C-Jun N-terminal Kinase (JNK) Isoform 2 Augments Human Osteoblast Differentiation by Integrating Bone Morphogenetic Protein Signaling and Canonical Notch Signaling

Abstract

The c-Jun N-terminal kinases (JNK) are evolutionary conserved regulators of proliferation, differentiation, and cell death responses. In vivo studies have shown that Jnk1-/- and Jnk2-/- mice display varying degrees of osteopenia due to impaired bone formation. However, JNK1 and JNK2 isoform specific contribution to human osteoblast differentiation is lesser known. Here, we used small interfering RNA-mediated knockdown of JNK1 and JNK2 in bone-marrow derived human mesenchymal stem cells (hMSC) to evaluate their role in BMP-mediated osteoblast differentiation.
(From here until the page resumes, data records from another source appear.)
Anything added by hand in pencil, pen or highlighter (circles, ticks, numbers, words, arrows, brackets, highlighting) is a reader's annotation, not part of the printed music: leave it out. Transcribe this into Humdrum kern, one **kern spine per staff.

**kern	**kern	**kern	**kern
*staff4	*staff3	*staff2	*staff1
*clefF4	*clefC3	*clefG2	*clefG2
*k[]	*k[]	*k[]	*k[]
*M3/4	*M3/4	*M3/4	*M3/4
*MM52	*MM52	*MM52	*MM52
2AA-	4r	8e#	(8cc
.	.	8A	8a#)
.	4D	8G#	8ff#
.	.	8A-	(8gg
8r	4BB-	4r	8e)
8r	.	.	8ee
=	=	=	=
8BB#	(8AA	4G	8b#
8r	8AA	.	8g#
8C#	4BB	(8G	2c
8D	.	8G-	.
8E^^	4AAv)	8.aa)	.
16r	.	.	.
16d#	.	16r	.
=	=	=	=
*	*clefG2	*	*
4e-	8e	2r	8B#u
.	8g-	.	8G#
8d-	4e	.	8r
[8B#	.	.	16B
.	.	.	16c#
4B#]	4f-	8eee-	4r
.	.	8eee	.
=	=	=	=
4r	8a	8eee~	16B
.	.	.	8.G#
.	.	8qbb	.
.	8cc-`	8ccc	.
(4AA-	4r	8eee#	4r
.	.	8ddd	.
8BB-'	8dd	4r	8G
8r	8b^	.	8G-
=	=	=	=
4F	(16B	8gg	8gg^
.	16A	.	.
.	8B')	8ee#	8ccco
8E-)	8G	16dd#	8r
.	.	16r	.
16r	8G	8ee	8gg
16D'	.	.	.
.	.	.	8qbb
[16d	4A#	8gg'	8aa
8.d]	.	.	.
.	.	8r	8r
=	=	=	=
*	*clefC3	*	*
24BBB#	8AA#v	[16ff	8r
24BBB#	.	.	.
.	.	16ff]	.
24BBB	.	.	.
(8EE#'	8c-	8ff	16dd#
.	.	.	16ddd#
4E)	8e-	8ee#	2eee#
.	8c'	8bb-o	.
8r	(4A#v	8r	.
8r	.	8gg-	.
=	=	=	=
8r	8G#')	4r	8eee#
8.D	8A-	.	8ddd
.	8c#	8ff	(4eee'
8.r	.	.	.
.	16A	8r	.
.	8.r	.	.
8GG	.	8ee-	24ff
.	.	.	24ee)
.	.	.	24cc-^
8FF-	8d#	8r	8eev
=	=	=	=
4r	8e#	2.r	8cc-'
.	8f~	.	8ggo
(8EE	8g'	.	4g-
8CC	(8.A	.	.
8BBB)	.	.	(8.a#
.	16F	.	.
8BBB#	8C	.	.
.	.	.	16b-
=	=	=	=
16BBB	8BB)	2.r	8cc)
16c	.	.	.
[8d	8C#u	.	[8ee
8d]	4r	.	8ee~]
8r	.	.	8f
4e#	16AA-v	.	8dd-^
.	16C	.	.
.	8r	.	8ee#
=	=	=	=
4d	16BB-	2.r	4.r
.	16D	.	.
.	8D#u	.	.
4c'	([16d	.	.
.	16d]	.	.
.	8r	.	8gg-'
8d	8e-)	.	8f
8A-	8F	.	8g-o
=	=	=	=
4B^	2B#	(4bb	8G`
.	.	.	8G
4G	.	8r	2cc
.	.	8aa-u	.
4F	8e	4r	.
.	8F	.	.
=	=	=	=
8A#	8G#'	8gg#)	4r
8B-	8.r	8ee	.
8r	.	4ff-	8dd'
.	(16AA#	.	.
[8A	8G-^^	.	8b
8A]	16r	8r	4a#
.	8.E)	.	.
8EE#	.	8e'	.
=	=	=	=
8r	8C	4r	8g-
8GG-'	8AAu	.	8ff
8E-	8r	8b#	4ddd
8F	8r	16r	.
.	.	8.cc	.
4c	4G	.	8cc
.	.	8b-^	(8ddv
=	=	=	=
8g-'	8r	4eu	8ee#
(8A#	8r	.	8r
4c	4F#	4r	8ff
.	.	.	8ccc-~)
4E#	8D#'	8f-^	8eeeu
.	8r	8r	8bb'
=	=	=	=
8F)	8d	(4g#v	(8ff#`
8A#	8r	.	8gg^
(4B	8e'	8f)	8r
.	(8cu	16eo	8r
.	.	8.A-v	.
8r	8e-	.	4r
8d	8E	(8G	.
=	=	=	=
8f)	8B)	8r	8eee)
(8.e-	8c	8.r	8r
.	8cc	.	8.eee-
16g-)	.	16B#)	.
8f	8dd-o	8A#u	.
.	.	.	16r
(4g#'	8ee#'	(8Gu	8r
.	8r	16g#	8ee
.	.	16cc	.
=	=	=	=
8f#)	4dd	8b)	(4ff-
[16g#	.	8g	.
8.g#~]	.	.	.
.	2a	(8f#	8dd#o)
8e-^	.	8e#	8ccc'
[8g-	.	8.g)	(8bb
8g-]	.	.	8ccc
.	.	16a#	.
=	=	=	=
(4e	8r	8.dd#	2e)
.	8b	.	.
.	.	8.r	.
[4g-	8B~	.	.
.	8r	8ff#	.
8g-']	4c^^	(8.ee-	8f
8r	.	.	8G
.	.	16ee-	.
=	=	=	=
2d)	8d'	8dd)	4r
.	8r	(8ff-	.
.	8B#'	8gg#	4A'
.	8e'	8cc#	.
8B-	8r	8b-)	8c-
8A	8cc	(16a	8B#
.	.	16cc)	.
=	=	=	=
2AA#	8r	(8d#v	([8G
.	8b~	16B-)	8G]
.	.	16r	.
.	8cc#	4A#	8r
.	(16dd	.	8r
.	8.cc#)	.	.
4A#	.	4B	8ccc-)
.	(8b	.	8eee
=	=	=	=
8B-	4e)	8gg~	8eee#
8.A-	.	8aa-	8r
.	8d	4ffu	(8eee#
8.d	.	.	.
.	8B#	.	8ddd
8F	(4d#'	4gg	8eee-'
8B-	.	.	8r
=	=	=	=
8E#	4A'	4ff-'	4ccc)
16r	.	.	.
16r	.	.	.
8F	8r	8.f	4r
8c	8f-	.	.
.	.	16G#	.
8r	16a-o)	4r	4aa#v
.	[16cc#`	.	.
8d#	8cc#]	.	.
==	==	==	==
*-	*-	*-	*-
Histochemical staining for alkaline phosphatase (ALP) expression and extracellular matrix mineralization using Alizarin red S showed that JNK2 activity is essential for hMSC osteoblastic differentiation, whereas JNK1 activity was dispensable. Gene expression analysis revealed a minimal effect on BMP-dependent RUNX2 and SP7 expression after JNK2 knock-down, but their levels were enhanced in JNK1 silenced cells. Since, BMP signaling requires canonical Notch signaling to promote human osteoblastogenesis, we evaluated JNK-isoform specific effects on Notch signaling components. The expression of Notch ligand JAG1 and downstream Notch target genes HES1 and NOTCH3 was reduced in response to BMP stimulation of JNK2 silenced cells, while the effects were modest after JNK1 knock-down. Consequently, the absolute requirement of JAG1 for BMP-mediated hMSC osteoblastogenesis was established as JAG1 silenced hMSC failed to enhance ALP expression and extracellular matrix mineralization. Finally, we generated JNK2-deficient immortalized hMSC using CRISPR-Cas9 genome editing and subjected these cells to BMP2 stimulation. Corresponding to the results with siRNA, JNK2 knock-out cells failed to produce extracellular matrix mineralization in response to BMP2. Collectively, these results establish a regulatory role of JNK2 in human osteoblast differentiation and suggest that it functions by integrating canonical BMP/SMAD signaling and Notch signaling in human cells.